Изнурительно светило яркое июльское солнце. Мишаня случайно увидел свое необычайно рыжее отражение в окне сторожки напротив. Эти отраженные лучи ослепляли и возбуждали его. И тогда еще, в 13 лет, болезнь роста была в полном разгаре. Хотя потом кончилась раньше, чем у других мальчиков.
– Я не хочу быть таким рыжим! – вдруг закричал он. – Я не хочу быть православным, я не хочу быть евреем!
– Шахновский! Довел малыша! Вечно ты со своими занудствами! Не мучай мальчика! – быстро выбежала из церкви Раиса Ивановна. Она была в брюках и без косынки и заходила в церковь исключительно как иностранный турист. И добавила загадочную фразу. – А вообще-то евреем, Мишка, оставайся. Пригодится потом, чтобы свалить из этой страны. Даже если ты на одну четвертую… Израиль признает…
Эта милейшая пара ставших родными старичков вообще периодически бросала на ходу загадочные фразы.

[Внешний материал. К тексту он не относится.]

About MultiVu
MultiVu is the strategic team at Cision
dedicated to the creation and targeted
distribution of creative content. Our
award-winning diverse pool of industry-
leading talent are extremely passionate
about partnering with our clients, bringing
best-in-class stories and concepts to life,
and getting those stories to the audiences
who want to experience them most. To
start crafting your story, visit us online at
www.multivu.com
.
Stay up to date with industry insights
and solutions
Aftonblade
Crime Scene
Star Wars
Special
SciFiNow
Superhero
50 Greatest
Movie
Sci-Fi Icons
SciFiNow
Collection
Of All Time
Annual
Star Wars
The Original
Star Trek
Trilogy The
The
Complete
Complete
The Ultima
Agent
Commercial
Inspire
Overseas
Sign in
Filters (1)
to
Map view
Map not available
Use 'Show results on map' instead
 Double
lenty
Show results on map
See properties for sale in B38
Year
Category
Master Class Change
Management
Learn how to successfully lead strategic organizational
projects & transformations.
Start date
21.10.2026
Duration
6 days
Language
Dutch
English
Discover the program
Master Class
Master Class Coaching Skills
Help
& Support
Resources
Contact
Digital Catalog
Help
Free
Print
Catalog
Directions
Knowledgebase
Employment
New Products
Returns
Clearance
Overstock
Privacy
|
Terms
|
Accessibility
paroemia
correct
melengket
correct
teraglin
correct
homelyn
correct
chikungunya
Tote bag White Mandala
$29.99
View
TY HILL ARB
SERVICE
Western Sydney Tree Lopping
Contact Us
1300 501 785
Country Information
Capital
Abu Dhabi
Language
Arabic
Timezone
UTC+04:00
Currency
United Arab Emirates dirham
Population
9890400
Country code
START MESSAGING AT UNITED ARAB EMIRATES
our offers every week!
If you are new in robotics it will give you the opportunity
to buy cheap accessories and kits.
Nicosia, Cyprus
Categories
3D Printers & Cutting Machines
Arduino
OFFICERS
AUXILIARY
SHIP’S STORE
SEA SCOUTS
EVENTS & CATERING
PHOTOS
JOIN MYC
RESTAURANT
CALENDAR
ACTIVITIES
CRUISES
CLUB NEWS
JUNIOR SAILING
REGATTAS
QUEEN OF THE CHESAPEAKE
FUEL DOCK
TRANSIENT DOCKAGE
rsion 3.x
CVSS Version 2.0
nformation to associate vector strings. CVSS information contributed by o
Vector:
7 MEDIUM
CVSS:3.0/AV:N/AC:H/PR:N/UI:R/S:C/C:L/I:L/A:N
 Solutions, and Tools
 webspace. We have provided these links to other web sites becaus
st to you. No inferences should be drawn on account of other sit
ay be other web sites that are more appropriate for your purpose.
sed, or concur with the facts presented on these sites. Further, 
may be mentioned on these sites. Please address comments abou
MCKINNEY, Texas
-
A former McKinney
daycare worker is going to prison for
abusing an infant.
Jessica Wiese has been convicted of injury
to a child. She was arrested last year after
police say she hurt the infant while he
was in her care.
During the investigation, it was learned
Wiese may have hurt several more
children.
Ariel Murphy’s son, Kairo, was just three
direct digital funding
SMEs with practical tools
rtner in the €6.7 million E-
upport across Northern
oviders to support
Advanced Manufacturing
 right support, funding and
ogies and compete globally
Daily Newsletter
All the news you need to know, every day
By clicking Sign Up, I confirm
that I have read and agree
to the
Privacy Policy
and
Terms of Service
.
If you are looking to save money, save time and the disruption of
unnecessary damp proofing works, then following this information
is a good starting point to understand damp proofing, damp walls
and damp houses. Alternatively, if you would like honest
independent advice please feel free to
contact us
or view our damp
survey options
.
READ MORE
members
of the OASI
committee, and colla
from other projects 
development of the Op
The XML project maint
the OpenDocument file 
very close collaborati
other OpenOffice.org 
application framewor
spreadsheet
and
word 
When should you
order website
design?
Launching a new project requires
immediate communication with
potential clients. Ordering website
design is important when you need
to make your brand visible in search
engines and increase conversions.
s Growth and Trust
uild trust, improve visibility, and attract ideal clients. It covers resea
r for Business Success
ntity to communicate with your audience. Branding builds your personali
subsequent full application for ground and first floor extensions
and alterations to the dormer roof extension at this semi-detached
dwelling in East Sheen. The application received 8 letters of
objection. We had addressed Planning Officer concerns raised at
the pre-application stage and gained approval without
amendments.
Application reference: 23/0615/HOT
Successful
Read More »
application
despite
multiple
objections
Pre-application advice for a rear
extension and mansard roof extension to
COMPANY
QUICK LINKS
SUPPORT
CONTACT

– Царство небесное нудится, поэтому и я для вас нудный. А родина нам предопределена Отцом небесным, – произносил очередные фразы дед. Но Мишаня на всю жизнь запомнил все эти загадочные и в тоже время дежурно-будничные, действительно немного нудные и прозаические слова, даже буквально. И через 12 лет, уже будучи во Франции в этом неуютном лагере для беженцев, он каждый день вспоминал споры деда Гриши со своей половиной. Дело в том, что она усиленно звала его в Германию или Израиль, настаивала на том, чтобы он поскорее со своей пятой графой «слазил куда надо и получил вызов».